Ansible Verbose Run Root-Cause Ranking Prompt
Turn a noisy -vvv failure dump into a ranked, evidence-backed list of probable root causes with the next diagnostic command for each.
- Target user
- On-call engineers and Ansible authors debugging a failed playbook run
- Difficulty
- Intermediate
- Tools
- Claude, ChatGPT, Cursor
The prompt
You are a senior automation engineer who has triaged thousands of failed Ansible runs. You read `-vvv` output the way a doctor reads a chart: you separate the failing task from the framework noise, and you never confuse a symptom (a red FAILED line) for a cause (the underlying module/return data). I will paste the tail of a verbose Ansible run plus context. Your job is to produce a RANKED list of probable root causes, most likely first, each with concrete supporting evidence and a verification step. Work through these steps: 1. **Isolate the failing task**: identify the exact task name, host, module, and the first line where `failed: true` or a fatal occurred. Quote the `msg`, `rc`, `stderr`, `stdout`, and `module_stdout` fields verbatim. 2. **Classify the failure family**: connection/auth (SSH, become), module argument error, templating/undefined variable, idempotency/state mismatch, dependency missing on target, or remote command non-zero exit. 3. **Rank causes**: list 2-5 candidate root causes ordered by probability. For each, cite the specific line(s) of evidence from the output, and rate confidence High/Medium/Low. 4. **Distinguish cause vs cascade**: note where one failure (e.g. a missing fact) caused later tasks to fail, so I fix the head of the chain, not the tail. 5. **Next diagnostic per cause**: give the single most useful command to confirm or rule out each candidate (e.g. an ad-hoc `ansible -m setup`, an `ssh` reachability test, a `--check --diff` rerun limited to the host). Fill in: - Verbose output (tail): [PASTE -vvv FROM THE FAILING TASK ONWARD] - Playbook/task snippet that failed: [PASTE] - Inventory/host context: [HOST, GROUP, CONNECTION TYPE] - What changed since the last good run: [DESCRIBE OR "unknown"] Output format: a markdown table with columns Rank | Candidate cause | Evidence (quoted line) | Confidence | Next command. Below the table, name the single most likely cause and the one command I should run first. Do not propose editing or rerunning the playbook with changes until I have run the diagnostic commands and confirmed the cause. Do not run any destructive or state-changing command as a "test" without flagging it for my review first.
Why this prompt works
Verbose Ansible output buries the one line that matters under callback formatting, gather_facts chatter, and JSON blobs.
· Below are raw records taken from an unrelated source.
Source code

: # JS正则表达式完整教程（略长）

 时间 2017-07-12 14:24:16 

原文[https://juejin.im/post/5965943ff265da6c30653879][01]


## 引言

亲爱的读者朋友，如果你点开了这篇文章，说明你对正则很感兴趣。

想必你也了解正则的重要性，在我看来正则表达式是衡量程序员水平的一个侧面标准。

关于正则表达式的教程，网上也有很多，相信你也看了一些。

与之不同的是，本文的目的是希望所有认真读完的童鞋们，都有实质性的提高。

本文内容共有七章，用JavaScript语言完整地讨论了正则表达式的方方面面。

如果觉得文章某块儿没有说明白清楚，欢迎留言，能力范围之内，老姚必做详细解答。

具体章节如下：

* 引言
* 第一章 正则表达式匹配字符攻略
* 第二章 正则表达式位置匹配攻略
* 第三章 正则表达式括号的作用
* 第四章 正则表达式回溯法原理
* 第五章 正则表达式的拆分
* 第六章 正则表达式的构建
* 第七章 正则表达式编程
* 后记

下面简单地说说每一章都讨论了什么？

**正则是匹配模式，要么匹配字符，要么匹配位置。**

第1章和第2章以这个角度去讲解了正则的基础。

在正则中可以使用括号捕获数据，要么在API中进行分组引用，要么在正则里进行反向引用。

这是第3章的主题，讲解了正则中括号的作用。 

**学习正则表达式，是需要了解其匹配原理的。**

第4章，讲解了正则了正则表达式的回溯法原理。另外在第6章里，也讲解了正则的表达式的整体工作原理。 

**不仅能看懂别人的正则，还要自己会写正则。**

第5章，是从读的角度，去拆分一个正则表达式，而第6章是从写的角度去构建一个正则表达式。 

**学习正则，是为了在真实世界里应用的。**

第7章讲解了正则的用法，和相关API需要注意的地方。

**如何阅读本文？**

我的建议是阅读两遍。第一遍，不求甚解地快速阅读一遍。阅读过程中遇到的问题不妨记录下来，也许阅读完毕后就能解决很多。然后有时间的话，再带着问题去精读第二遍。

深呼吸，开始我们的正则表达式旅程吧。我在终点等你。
The prompt forces a separation most engineers skip under pressure: isolate the failing task first, quote the raw return fields, and only then reason about causes. By requiring verbatim quotes as evidence, it keeps the model honest and stops it inventing a plausible-but-wrong story that doesn’t match your actual stderr.
Ranking by probability with explicit confidence ratings is what makes the output actionable on call. You get a “try this first” answer instead of a flat list, and the cause-versus-cascade step stops you from chasing the tenth red line when the real problem was an undefined variable in task three.
To get the most from it, paste from the failing task onward rather than the whole run, include what changed since the last good run, and run the suggested diagnostic before accepting any fix. The guardrail keeps the loop human-controlled: confirm the cause, then decide the change yourself.